Seine labile Verfassung bedeutet in den Augen der Kritiker gleichzeitig seine absolute künstlerische Glaubwürdigkeit. Das Wesentliche von Daniel Johnstons Musik bilden der Zusammenklang von Klavier oder Gitarre mit seinem fragilen Gesang. Er hat viele Verehrer unter Künstlern, die viel berühmter sind als er. Die Liste seiner renommierten Fans wird täglich länger: Der verstorbene Kurt Cobain, (er trug öfter ein Daniel Johnston T-Shirt). Eddie Vedder (Pearl Jam), Yo la Tengo, Matthew Groening (der Erfinder der Simpsons) und neuerdings David Bowie. Aufgrund seines Kultstatus´ ist er oft darum gebeten worden, bei Projekten anderer Musiker mitzuwirken. Er hat schon mit Sonic Youth, Butthole Sufers und Jad Fair zusammengearbeitet. Seiner Karriere hat das sehr geholfen. Die Fans der erwähnten Künstler haben ihn oft erst durch solche Mitarbeitsprojekte entdeckt. Dennoch hat diese Aufmerksamkeit nie dazu geführt, dass Daniel Johnston in die Charts gekommen wäre.

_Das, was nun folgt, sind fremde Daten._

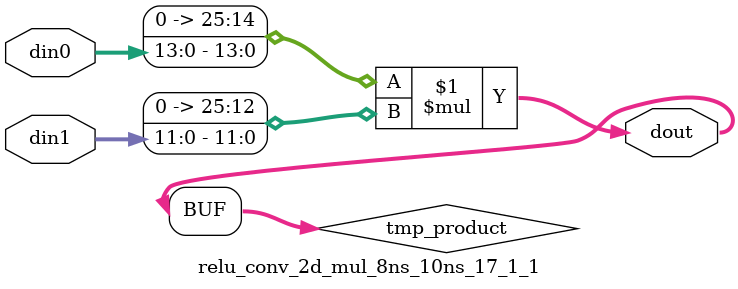
<source format=v>

`timescale 1 ns / 1 ps

 module relu_conv_2d_mul_8ns_10ns_17_1_1(din0, din1, dout);
parameter ID = 1;
parameter NUM_STAGE = 0;
parameter din0_WIDTH = 14;
parameter din1_WIDTH = 12;
parameter dout_WIDTH = 26;

input [din0_WIDTH - 1 : 0] din0; 
input [din1_WIDTH - 1 : 0] din1; 
output [dout_WIDTH - 1 : 0] dout;

wire signed [dout_WIDTH - 1 : 0] tmp_product;
























assign tmp_product = $signed({1'b0, din0}) * $signed({1'b0, din1});











assign dout = tmp_product;





















endmodule

</source>
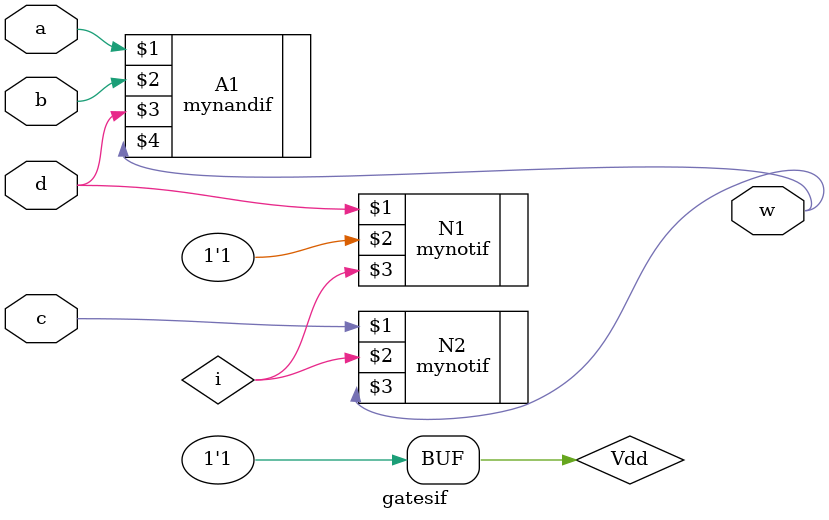
<source format=sv>
`timescale 1ns/1ns
module gatesif (input a,b,c,d, output w);
	wire i;
	supply1 Vdd;
	mynotif N1(d,Vdd,i);
	mynotif N2(c,i,w);
	mynandif A1(a,b,d,w);
	
endmodule
</source>
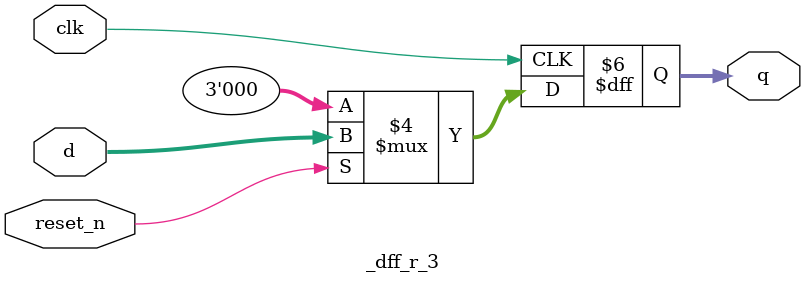
<source format=v>
module _dff_r_3(clk, reset_n, d, q); //3 input d flip flop with reset 
	input clk, reset_n;
	input [2:0]d; 
	output reg [2:0]q;

	always@(posedge clk) 
	begin 
		if(reset_n == 0) 
			q <= 3'b0; 
		else 
			q <= d; 
	end 
endmodule 
</source>
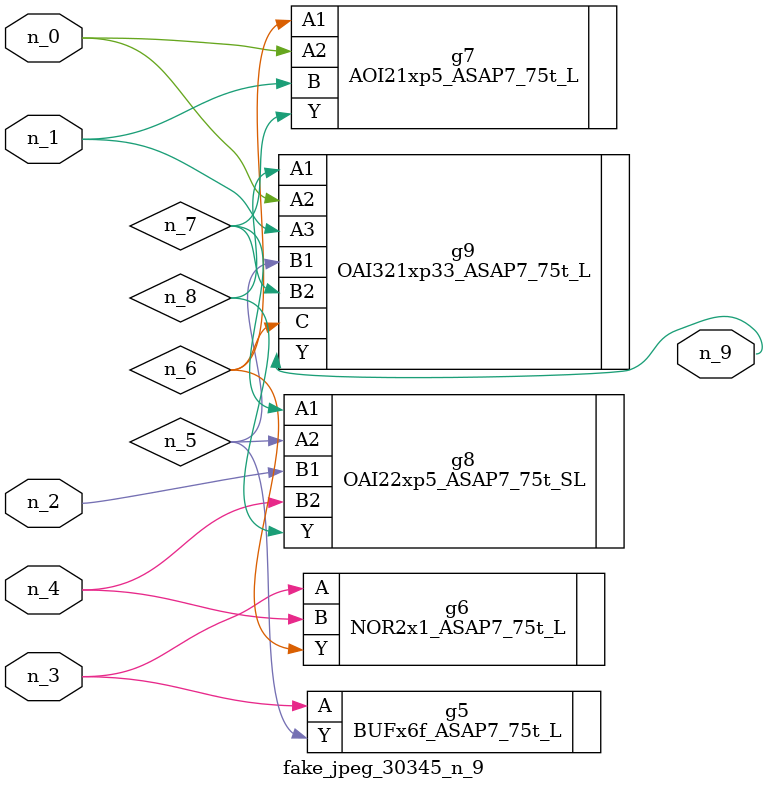
<source format=v>
module fake_jpeg_30345_n_9 (n_3, n_2, n_1, n_0, n_4, n_9);

input n_3;
input n_2;
input n_1;
input n_0;
input n_4;

output n_9;

wire n_8;
wire n_6;
wire n_5;
wire n_7;

BUFx6f_ASAP7_75t_L g5 ( 
.A(n_3),
.Y(n_5)
);

NOR2x1_ASAP7_75t_L g6 ( 
.A(n_3),
.B(n_4),
.Y(n_6)
);

AOI21xp5_ASAP7_75t_L g7 ( 
.A1(n_6),
.A2(n_0),
.B(n_1),
.Y(n_7)
);

OAI22xp5_ASAP7_75t_SL g8 ( 
.A1(n_7),
.A2(n_5),
.B1(n_2),
.B2(n_4),
.Y(n_8)
);

OAI321xp33_ASAP7_75t_L g9 ( 
.A1(n_8),
.A2(n_0),
.A3(n_1),
.B1(n_5),
.B2(n_7),
.C(n_6),
.Y(n_9)
);


endmodule
</source>
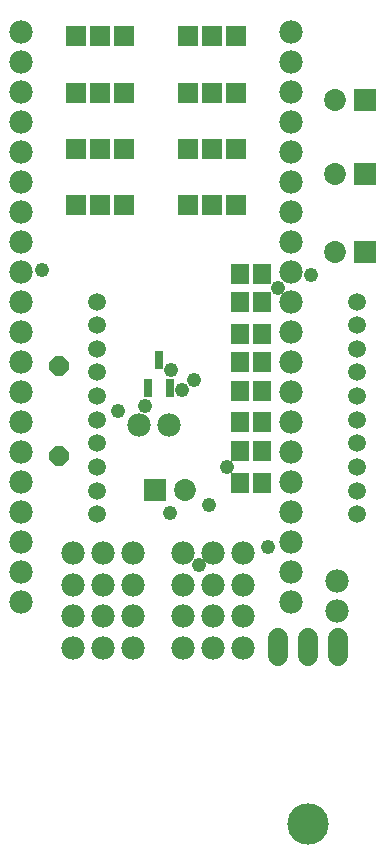
<source format=gts>
G75*
G70*
%OFA0B0*%
%FSLAX24Y24*%
%IPPOS*%
%LPD*%
%AMOC8*
5,1,8,0,0,1.08239X$1,22.5*
%
%ADD10C,0.0780*%
%ADD11R,0.0300X0.0600*%
%ADD12OC8,0.0640*%
%ADD13R,0.0730X0.0730*%
%ADD14C,0.0730*%
%ADD15C,0.0595*%
%ADD16R,0.0674X0.0674*%
%ADD17R,0.0592X0.0671*%
%ADD18C,0.0680*%
%ADD19C,0.1380*%
%ADD20C,0.0480*%
D10*
X012704Y009130D03*
X012704Y010130D03*
X012704Y011130D03*
X012704Y012130D03*
X012704Y013130D03*
X012704Y014130D03*
X012704Y015130D03*
X012704Y016130D03*
X012704Y017130D03*
X012704Y018130D03*
X012704Y019130D03*
X012704Y020130D03*
X012704Y021130D03*
X012704Y022130D03*
X012704Y023130D03*
X012704Y024130D03*
X012704Y025130D03*
X012704Y026130D03*
X012704Y027130D03*
X012704Y028130D03*
X021704Y028130D03*
X021704Y027130D03*
X021704Y026130D03*
X021704Y025130D03*
X021704Y024130D03*
X021704Y023130D03*
X021704Y022130D03*
X021704Y021130D03*
X021704Y020130D03*
X021704Y019130D03*
X021704Y018130D03*
X021704Y017130D03*
X021704Y016130D03*
X021704Y015130D03*
X021704Y014130D03*
X021704Y013130D03*
X021704Y012130D03*
X021704Y011130D03*
X021704Y010130D03*
X023239Y009839D03*
X021704Y009130D03*
X023239Y008839D03*
X020105Y008658D03*
X019105Y008658D03*
X018105Y008658D03*
X018105Y009721D03*
X019105Y009721D03*
X020105Y009721D03*
X020105Y010784D03*
X019105Y010784D03*
X018105Y010784D03*
X016444Y010784D03*
X015444Y010784D03*
X014444Y010784D03*
X014444Y009721D03*
X015444Y009721D03*
X016444Y009721D03*
X016444Y008658D03*
X015444Y008658D03*
X014444Y008658D03*
X014444Y007595D03*
X015444Y007595D03*
X016444Y007595D03*
X018105Y007595D03*
X019105Y007595D03*
X020105Y007595D03*
X017645Y015028D03*
X016645Y015028D03*
D11*
X016936Y016271D03*
X017676Y016271D03*
X017306Y017211D03*
D12*
X013987Y017020D03*
X013987Y014020D03*
D13*
X017160Y012882D03*
X024160Y020819D03*
X024180Y023418D03*
X024180Y025870D03*
D14*
X023180Y025870D03*
X023180Y023418D03*
X023160Y020819D03*
X018160Y012882D03*
D15*
X015251Y012855D03*
X015251Y013642D03*
X015251Y014430D03*
X015251Y015217D03*
X015251Y016004D03*
X015251Y016792D03*
X015251Y017579D03*
X015251Y018367D03*
X015251Y019154D03*
X023912Y019154D03*
X023912Y018367D03*
X023912Y017579D03*
X023912Y016792D03*
X023912Y016004D03*
X023912Y015217D03*
X023912Y014430D03*
X023912Y013642D03*
X023912Y012855D03*
X023912Y012067D03*
X015251Y012067D03*
D16*
X015341Y022359D03*
X014554Y022359D03*
X016129Y022359D03*
X018290Y022359D03*
X019078Y022359D03*
X019865Y022359D03*
X019865Y024241D03*
X019078Y024241D03*
X018290Y024241D03*
X016129Y024241D03*
X015341Y024241D03*
X014554Y024241D03*
X014554Y026122D03*
X015341Y026122D03*
X016129Y026122D03*
X018290Y026122D03*
X019078Y026122D03*
X019865Y026122D03*
X019865Y028004D03*
X019078Y028004D03*
X018290Y028004D03*
X016129Y028004D03*
X015341Y028004D03*
X014554Y028004D03*
D17*
X020003Y020087D03*
X020751Y020087D03*
X020751Y019142D03*
X020003Y019142D03*
X020003Y018079D03*
X020751Y018079D03*
X020751Y017134D03*
X020003Y017134D03*
X020003Y016189D03*
X020751Y016189D03*
X020751Y015126D03*
X020003Y015126D03*
X020003Y014181D03*
X020751Y014181D03*
X020751Y013119D03*
X020003Y013119D03*
D18*
X021267Y007950D02*
X021267Y007350D01*
X022267Y007350D02*
X022267Y007950D01*
X023267Y007950D02*
X023267Y007350D01*
D19*
X022267Y001750D03*
D20*
X018625Y010363D03*
X017680Y012095D03*
X018960Y012370D03*
X019570Y013650D03*
X016853Y015658D03*
X015948Y015500D03*
X017700Y016878D03*
X018074Y016209D03*
X018467Y016544D03*
X021282Y019615D03*
X022385Y020048D03*
X013408Y020205D03*
X020928Y010973D03*
M02*

</source>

Trotz alledem hat er gerade ein relativ kommerzielles Werk veröffentlicht: Fear Yourself. Mark Linkous, der Kopf der Lofi-Countryrockband Sparklehorse aus Virginia, bekanntlich ebenfalls ein Riesenfan, hat das neue Album produziert. Linkous hat bereits zwei Daniel Johnston-Songs auf Sparklehorse-Alben gecovert, und vor zwei Jahren die Glamourkönigin Nina Persson von The Cardigans dazu überredet, ein Johnston-Lied, Walking the Cow auf ihrem Soloausflug A Camp zu interpretieren. Es war eine bizarre, aber gelungene Idee, die bewies, dass Johnston, auch im konventionellen Sinne, ein begnadeter Songwriter ist. Auf dem Cover des neuen Johnston Album wird Linkous zitiert: "Daniel ist ein Geschenk für uns." Auch zum Album meint er: "Ich möchte nicht mal sagen, ich hätte es produziert. Ich bin nur begeistert darüber, dass ich irgendetwas damit zu tun hatte, ihn auf Band festzuhalten." Linkous übertreibt ein wenig mit seiner Ehrfurcht. Ich denke eher, dass er es ist, der Daniel Johnston hier einen großen Gefallen getan hat. Denn es stimmt einfach nicht, was Linkous hier behauptet: Es mag sein, dass er als Produzent weniger dominiert hat als etwa bei Nina Perssons A Camp, aber er hat sich sehr wohl produktionstechnisch eingemischt. Einige Instrumente hat er selbst gespielt, alles komplett arrangiert und darüber hinaus Studiomusiker für Violine und Perkussion geholt. Mit der Folge, dass das Album nicht mehr Lofi, sondern wie ein richtiges Singer/Songwriter-Album klingt. Johnston spielt zwar mal Gitarre oder Klavier, aber die Arrangements sind für seine Verhältnisse sehr prunkvoll. Dennoch befindet sich das Album immer noch weit weg vom Mainstream. Die Songs sind zwar nicht "schwierig". Es handelt sich um Pianoballaden oder Poprocksongs im mittleren Tempo, aber der skurrile Gesang ist nach wie vor sonderbar rührend und hebt ihn von dem, was gängig ist, ab. Wer in die Charts will, darf keine so verstörende Wirkung auf den Hörer haben. Dieser komisch-traurige, fast niedliche Gesang ist absolut ergreifend. Die Songs sind voller einfacher, kindlicher Hoffnung. Er erzählt uns: "Love can save you now". Oder: "I love you more than I love myself". Die Furcht, die mit dem Album-Titel Fear Yourself gemeint ist, bezieht sich, so glaube ich, auf die Angst, man könnte die Fähigkeit zum Lieben verlieren, und das wäre der größte Verlust von allen.